- Texte fourni:
————————

Dieu qui l’aime vient à son secours, et restaurant par là ce que l’homme a brisé, il lui accorde, en plus des dons de la nature, un don surnaturel qui complète ce qui manque en nous.
Sans ce secours, faibles que nous sommes, nous ne suffisons pas au labeur de la vie ; avec lui nous pouvons bien vivre. Si Dieu, du reste, par bonté, nous l’accorde toujours, nous sommes libres de l’accepter ou de le refuser. Dieu ne nous violente pas, même pour nous sauver.

L’acceptons nous, notre vie n’est ni l’œuvre de Dieu seul, ni seulement la nôtre ; elle est le fruit de l’action combinée de Dieu et de nous-mêmes.
Dieu mérite notre gratitude parce qu’il nous accorde son secours, et nous avons notre mérite parce que de ce secours nous tirons parti.

————————

- Extraits de données:
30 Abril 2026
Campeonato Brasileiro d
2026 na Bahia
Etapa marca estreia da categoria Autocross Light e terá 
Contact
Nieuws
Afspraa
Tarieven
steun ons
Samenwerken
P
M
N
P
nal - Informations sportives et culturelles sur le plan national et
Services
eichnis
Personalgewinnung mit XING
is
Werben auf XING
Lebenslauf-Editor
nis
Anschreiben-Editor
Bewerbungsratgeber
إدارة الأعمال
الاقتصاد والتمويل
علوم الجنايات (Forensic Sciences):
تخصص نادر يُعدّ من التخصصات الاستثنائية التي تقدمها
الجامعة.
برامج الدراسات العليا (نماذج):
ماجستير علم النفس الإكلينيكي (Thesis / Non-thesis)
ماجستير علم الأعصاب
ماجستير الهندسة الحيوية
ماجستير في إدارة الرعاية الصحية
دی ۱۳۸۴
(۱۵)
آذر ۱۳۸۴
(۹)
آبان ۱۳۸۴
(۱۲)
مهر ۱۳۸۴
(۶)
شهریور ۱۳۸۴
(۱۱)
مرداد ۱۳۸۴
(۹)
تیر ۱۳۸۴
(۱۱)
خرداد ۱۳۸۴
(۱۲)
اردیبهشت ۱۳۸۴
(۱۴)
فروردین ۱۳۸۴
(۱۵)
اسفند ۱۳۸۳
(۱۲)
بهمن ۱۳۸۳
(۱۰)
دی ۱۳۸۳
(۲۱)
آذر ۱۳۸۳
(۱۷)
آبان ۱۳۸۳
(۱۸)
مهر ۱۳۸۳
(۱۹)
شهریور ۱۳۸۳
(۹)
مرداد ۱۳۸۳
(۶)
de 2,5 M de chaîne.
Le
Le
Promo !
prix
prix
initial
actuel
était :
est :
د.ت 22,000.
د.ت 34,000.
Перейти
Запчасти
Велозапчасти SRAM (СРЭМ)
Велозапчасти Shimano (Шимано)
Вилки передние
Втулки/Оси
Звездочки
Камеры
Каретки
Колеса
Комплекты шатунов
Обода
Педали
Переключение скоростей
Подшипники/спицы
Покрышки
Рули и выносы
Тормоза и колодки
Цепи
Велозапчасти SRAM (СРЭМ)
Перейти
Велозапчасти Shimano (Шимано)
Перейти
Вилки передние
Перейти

————————

- Travail demandé:
**A)** Répondez aux questions suivantes sur le texte fourni :
(i) Qu'est-ce que Dieu accorde à l'homme en plus des dons de la nature ?
(ii) Que Dieu ne fait-il pas, même pour nous sauver ?
(iii) Pourquoi avons-nous notre mérite ?
**B)** Réécrivez le passage du texte fourni compris entre « Dieu qui l’aime » et « et de nous-mêmes. », inclus, en remplaçant « labeur » par « travail ».
**C)** Traduisez en anglais cette phrase du texte fourni : « Dieu ne nous violente pas, même pour nous sauver. »
Les lignes de données proviennent d'une autre source que le texte fourni.

- Réponses:
**A)**
(i) Un don surnaturel qui complète ce qui manque en nous.
(ii) Il ne nous violente pas.
(iii) Parce que de ce secours nous tirons parti.

**B)**
Dieu qui l’aime vient à son secours, et restaurant par là ce que l’homme a brisé, il lui accorde, en plus des dons de la nature, un don surnaturel qui complète ce qui manque en nous.
Sans ce secours, faibles que nous sommes, nous ne suffisons pas au travail de la vie ; avec lui nous pouvons bien vivre. Si Dieu, du reste, par bonté, nous l’accorde toujours, nous sommes libres de l’accepter ou de le refuser. Dieu ne nous violente pas, même pour nous sauver.

L’acceptons nous, notre vie n’est ni l’œuvre de Dieu seul, ni seulement la nôtre ; elle est le fruit de l’action combinée de Dieu et de nous-mêmes.

**C)** God does not force us, even to save us.